Happy Halloween
(Posted 20:17:33 on 31st October 2007 by Rag)
A Happy Halloween to all of you! So, what was the most scary thing that happened to you? .... What's that? ..... Oh! That's nothing ..... I had a prostrate exam.
Straight Up!
I suppose if you're going to have one Halloween is as good a day as any to have one. Long story short, we've just changed medical plans and I had to go in and register and do the physical etc. If you're not from the US this won't make sense to you. I haven't figured out the medical system here and I don't really think anyone else has. The essence is you pay money and belong to a group that will treat you. But back to the story at hand I went in to meet my doctor, went through the usual stuff and blah, blah, broken neck, blah, blah, higher risk of etc. etc. and then I get asked, "when was the last time you had a rectal exam?"
I was kind of expecting the question and unfortunately (or fortunately depending on how you look at it), I haven't had one in a long time. "Well, we should really do one".

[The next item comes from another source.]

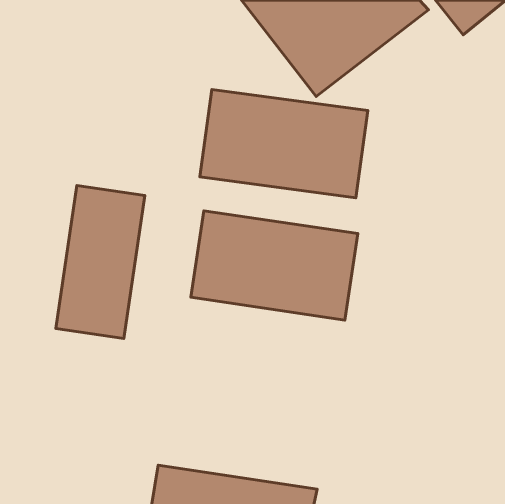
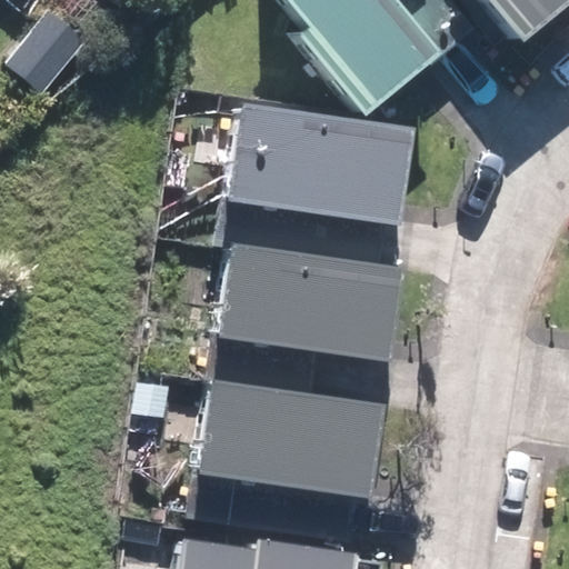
building: [56,186,145,338] -> none
building: none -> [196,377,383,497]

At which point I laughed. Not really a lot else I could think of doing and said "I thought you were going to say that. I'd rather not, but if you think I need one then OK". Now, to his credit he said "I'll tell you the truth, when I woke up this morning, this wasn't at the top of my list of things I wanted to do, but yes, we should do the exam".
A quick drop of the trousers, application of the old KY and wham, bam thank you exam.
Then a little surreality. "Did that feel uncomfortable?" My look must have given away the fact I was thinking - you just had your finger up my arse, I'd say that was pretty uncomfortable. So he added "I don't mean the fact that I had my finger up your bum, was there anything else?" To which I replied "if you were doing something else, I was unaware of it because I was somewhat focused on the fact that you had your finger up my bum." Which resulted in further clarification of "no, not any other sensation, but did you feel anything other than my finger like any other irritation".
The answer to that was no and thankfully everything was OK. All the bits that were supposed to be up there were there or whatever it was he was looking for. Although I was tempted to say - I'm struggling to think of anything more irritating than have a bloke poke his finger up my arse, but that wouldn't have been constructive.
So, I at least take comfort in the fact that I keep seeing all these flyers promoting regular prostrate exams as part of good health and the fact that I won't need another one for a while.